====== GIVEN DATA

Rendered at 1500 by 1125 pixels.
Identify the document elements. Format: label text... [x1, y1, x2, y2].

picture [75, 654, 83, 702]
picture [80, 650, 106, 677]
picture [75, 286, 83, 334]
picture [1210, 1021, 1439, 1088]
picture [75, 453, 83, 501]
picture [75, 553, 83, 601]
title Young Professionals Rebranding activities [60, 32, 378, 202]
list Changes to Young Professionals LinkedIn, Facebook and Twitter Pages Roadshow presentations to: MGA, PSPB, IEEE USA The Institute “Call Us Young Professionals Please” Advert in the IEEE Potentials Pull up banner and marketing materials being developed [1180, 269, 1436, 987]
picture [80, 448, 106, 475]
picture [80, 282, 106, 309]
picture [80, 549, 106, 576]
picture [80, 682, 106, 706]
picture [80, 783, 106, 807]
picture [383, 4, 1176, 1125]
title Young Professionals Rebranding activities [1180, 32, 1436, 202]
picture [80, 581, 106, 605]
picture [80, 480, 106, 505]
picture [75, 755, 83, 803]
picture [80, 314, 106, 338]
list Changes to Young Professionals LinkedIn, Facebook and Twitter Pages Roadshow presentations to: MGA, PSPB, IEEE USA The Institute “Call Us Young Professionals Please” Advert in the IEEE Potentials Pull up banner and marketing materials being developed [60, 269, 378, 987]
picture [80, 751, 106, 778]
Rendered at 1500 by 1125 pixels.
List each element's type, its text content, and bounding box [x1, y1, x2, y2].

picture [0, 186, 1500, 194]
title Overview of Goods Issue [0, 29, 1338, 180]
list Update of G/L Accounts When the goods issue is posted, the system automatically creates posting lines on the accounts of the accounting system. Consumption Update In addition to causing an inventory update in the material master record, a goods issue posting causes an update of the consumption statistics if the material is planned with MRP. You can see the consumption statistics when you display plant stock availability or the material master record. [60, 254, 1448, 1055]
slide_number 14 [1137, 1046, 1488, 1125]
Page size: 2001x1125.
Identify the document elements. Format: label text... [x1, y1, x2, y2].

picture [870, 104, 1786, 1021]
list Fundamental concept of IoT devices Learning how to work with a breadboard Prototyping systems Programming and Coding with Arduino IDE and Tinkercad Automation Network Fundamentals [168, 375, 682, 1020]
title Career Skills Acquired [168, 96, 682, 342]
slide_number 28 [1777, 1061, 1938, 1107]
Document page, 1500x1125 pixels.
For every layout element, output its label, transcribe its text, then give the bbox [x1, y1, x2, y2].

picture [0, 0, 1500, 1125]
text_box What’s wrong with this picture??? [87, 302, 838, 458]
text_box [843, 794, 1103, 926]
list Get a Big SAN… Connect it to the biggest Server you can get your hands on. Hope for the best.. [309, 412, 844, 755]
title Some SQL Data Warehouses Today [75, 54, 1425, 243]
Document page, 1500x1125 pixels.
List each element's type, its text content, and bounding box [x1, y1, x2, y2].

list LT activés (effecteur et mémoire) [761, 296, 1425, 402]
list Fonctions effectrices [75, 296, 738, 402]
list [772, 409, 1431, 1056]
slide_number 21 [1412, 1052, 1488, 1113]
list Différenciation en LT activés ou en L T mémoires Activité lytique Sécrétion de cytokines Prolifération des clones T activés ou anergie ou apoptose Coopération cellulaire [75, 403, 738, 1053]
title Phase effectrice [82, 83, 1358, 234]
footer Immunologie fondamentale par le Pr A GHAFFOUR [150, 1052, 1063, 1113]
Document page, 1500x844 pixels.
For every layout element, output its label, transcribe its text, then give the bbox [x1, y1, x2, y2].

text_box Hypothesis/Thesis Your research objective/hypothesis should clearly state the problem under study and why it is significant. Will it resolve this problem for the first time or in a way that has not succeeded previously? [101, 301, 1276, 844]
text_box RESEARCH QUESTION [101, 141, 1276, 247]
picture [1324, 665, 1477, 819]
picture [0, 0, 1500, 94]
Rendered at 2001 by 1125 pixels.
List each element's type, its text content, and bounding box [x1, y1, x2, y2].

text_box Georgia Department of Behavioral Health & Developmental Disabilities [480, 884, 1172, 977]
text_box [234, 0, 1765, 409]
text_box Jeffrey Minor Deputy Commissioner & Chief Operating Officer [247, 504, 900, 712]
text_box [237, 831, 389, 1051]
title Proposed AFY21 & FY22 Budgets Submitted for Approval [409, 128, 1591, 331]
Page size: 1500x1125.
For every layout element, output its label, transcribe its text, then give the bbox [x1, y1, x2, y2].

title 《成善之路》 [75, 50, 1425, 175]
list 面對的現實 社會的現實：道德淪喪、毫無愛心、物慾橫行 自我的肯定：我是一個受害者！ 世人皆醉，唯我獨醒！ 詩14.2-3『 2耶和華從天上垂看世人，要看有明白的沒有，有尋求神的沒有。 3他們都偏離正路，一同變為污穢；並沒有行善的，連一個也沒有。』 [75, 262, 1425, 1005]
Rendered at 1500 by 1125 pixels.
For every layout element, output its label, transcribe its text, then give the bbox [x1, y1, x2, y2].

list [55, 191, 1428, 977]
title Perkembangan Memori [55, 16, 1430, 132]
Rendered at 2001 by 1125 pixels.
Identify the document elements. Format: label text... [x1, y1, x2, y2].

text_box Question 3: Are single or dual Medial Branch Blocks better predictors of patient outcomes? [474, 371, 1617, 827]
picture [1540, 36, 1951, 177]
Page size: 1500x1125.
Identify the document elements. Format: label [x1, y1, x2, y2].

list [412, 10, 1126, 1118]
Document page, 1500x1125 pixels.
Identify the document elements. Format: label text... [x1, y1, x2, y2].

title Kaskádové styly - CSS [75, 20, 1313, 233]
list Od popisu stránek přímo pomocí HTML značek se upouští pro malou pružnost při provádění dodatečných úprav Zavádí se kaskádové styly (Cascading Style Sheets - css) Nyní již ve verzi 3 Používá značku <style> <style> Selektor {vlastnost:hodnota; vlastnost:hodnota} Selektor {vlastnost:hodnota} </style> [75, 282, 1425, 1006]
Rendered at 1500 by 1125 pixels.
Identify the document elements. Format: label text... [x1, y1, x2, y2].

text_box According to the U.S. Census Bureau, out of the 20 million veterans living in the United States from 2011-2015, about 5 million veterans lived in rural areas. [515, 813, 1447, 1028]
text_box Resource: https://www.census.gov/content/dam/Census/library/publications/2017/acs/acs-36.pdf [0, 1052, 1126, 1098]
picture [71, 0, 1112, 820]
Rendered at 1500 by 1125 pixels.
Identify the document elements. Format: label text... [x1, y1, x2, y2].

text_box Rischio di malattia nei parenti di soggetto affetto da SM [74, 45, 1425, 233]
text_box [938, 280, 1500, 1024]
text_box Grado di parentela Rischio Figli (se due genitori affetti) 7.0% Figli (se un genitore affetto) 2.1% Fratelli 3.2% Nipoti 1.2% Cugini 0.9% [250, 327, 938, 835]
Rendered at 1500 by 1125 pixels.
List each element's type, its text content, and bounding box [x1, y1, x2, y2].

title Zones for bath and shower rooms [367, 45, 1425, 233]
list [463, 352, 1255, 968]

============

» INSTRUCTIONS TO FOLLOW: Exactly as written above, set down the whole listing again.

» PROBLEM SOLUTION:
Rendered at 1500 by 1125 pixels.
Identify the document elements. Format: label text... [x1, y1, x2, y2].

picture [75, 654, 83, 702]
picture [80, 650, 106, 677]
picture [75, 286, 83, 334]
picture [1210, 1021, 1439, 1088]
picture [75, 453, 83, 501]
picture [75, 553, 83, 601]
title Young Professionals Rebranding activities [60, 32, 378, 202]
list Changes to Young Professionals LinkedIn, Facebook and Twitter Pages Roadshow presentations to: MGA, PSPB, IEEE USA The Institute “Call Us Young Professionals Please” Advert in the IEEE Potentials Pull up banner and marketing materials being developed [1180, 269, 1436, 987]
picture [80, 448, 106, 475]
picture [80, 282, 106, 309]
picture [80, 549, 106, 576]
picture [80, 682, 106, 706]
picture [80, 783, 106, 807]
picture [383, 4, 1176, 1125]
title Young Professionals Rebranding activities [1180, 32, 1436, 202]
picture [80, 581, 106, 605]
picture [80, 480, 106, 505]
picture [75, 755, 83, 803]
picture [80, 314, 106, 338]
list Changes to Young Professionals LinkedIn, Facebook and Twitter Pages Roadshow presentations to: MGA, PSPB, IEEE USA The Institute “Call Us Young Professionals Please” Advert in the IEEE Potentials Pull up banner and marketing materials being developed [60, 269, 378, 987]
picture [80, 751, 106, 778]
Rendered at 1500 by 1125 pixels.
List each element's type, its text content, and bounding box [x1, y1, x2, y2].

picture [0, 186, 1500, 194]
title Overview of Goods Issue [0, 29, 1338, 180]
list Update of G/L Accounts When the goods issue is posted, the system automatically creates posting lines on the accounts of the accounting system. Consumption Update In addition to causing an inventory update in the material master record, a goods issue posting causes an update of the consumption statistics if the material is planned with MRP. You can see the consumption statistics when you display plant stock availability or the material master record. [60, 254, 1448, 1055]
slide_number 14 [1137, 1046, 1488, 1125]
Page size: 2001x1125.
Identify the document elements. Format: label text... [x1, y1, x2, y2].

picture [870, 104, 1786, 1021]
list Fundamental concept of IoT devices Learning how to work with a breadboard Prototyping systems Programming and Coding with Arduino IDE and Tinkercad Automation Network Fundamentals [168, 375, 682, 1020]
title Career Skills Acquired [168, 96, 682, 342]
slide_number 28 [1777, 1061, 1938, 1107]
Document page, 1500x1125 pixels.
For every layout element, output its label, transcribe its text, then give the bbox [x1, y1, x2, y2].

picture [0, 0, 1500, 1125]
text_box What’s wrong with this picture??? [87, 302, 838, 458]
text_box [843, 794, 1103, 926]
list Get a Big SAN… Connect it to the biggest Server you can get your hands on. Hope for the best.. [309, 412, 844, 755]
title Some SQL Data Warehouses Today [75, 54, 1425, 243]
Document page, 1500x1125 pixels.
List each element's type, its text content, and bounding box [x1, y1, x2, y2].

list LT activés (effecteur et mémoire) [761, 296, 1425, 402]
list Fonctions effectrices [75, 296, 738, 402]
list [772, 409, 1431, 1056]
slide_number 21 [1412, 1052, 1488, 1113]
list Différenciation en LT activés ou en L T mémoires Activité lytique Sécrétion de cytokines Prolifération des clones T activés ou anergie ou apoptose Coopération cellulaire [75, 403, 738, 1053]
title Phase effectrice [82, 83, 1358, 234]
footer Immunologie fondamentale par le Pr A GHAFFOUR [150, 1052, 1063, 1113]
Document page, 1500x844 pixels.
For every layout element, output its label, transcribe its text, then give the bbox [x1, y1, x2, y2].

text_box Hypothesis/Thesis Your research objective/hypothesis should clearly state the problem under study and why it is significant. Will it resolve this problem for the first time or in a way that has not succeeded previously? [101, 301, 1276, 844]
text_box RESEARCH QUESTION [101, 141, 1276, 247]
picture [1324, 665, 1477, 819]
picture [0, 0, 1500, 94]
Rendered at 2001 by 1125 pixels.
List each element's type, its text content, and bounding box [x1, y1, x2, y2].

text_box Georgia Department of Behavioral Health & Developmental Disabilities [480, 884, 1172, 977]
text_box [234, 0, 1765, 409]
text_box Jeffrey Minor Deputy Commissioner & Chief Operating Officer [247, 504, 900, 712]
text_box [237, 831, 389, 1051]
title Proposed AFY21 & FY22 Budgets Submitted for Approval [409, 128, 1591, 331]
Page size: 1500x1125.
For every layout element, output its label, transcribe its text, then give the bbox [x1, y1, x2, y2].

title 《成善之路》 [75, 50, 1425, 175]
list 面對的現實 社會的現實：道德淪喪、毫無愛心、物慾橫行 自我的肯定：我是一個受害者！ 世人皆醉，唯我獨醒！ 詩14.2-3『 2耶和華從天上垂看世人，要看有明白的沒有，有尋求神的沒有。 3他們都偏離正路，一同變為污穢；並沒有行善的，連一個也沒有。』 [75, 262, 1425, 1005]
Rendered at 1500 by 1125 pixels.
For every layout element, output its label, transcribe its text, then give the bbox [x1, y1, x2, y2].

list [55, 191, 1428, 977]
title Perkembangan Memori [55, 16, 1430, 132]
Rendered at 2001 by 1125 pixels.
Identify the document elements. Format: label text... [x1, y1, x2, y2].

text_box Question 3: Are single or dual Medial Branch Blocks better predictors of patient outcomes? [474, 371, 1617, 827]
picture [1540, 36, 1951, 177]
Page size: 1500x1125.
Identify the document elements. Format: label [x1, y1, x2, y2].

list [412, 10, 1126, 1118]
Document page, 1500x1125 pixels.
Identify the document elements. Format: label text... [x1, y1, x2, y2].

title Kaskádové styly - CSS [75, 20, 1313, 233]
list Od popisu stránek přímo pomocí HTML značek se upouští pro malou pružnost při provádění dodatečných úprav Zavádí se kaskádové styly (Cascading Style Sheets - css) Nyní již ve verzi 3 Používá značku <style> <style> Selektor {vlastnost:hodnota; vlastnost:hodnota} Selektor {vlastnost:hodnota} </style> [75, 282, 1425, 1006]
Rendered at 1500 by 1125 pixels.
Identify the document elements. Format: label text... [x1, y1, x2, y2].

text_box According to the U.S. Census Bureau, out of the 20 million veterans living in the United States from 2011-2015, about 5 million veterans lived in rural areas. [515, 813, 1447, 1028]
text_box Resource: https://www.census.gov/content/dam/Census/library/publications/2017/acs/acs-36.pdf [0, 1052, 1126, 1098]
picture [71, 0, 1112, 820]
Rendered at 1500 by 1125 pixels.
Identify the document elements. Format: label text... [x1, y1, x2, y2].

text_box Rischio di malattia nei parenti di soggetto affetto da SM [74, 45, 1425, 233]
text_box [938, 280, 1500, 1024]
text_box Grado di parentela Rischio Figli (se due genitori affetti) 7.0% Figli (se un genitore affetto) 2.1% Fratelli 3.2% Nipoti 1.2% Cugini 0.9% [250, 327, 938, 835]
Rendered at 1500 by 1125 pixels.
List each element's type, its text content, and bounding box [x1, y1, x2, y2].

title Zones for bath and shower rooms [367, 45, 1425, 233]
list [463, 352, 1255, 968]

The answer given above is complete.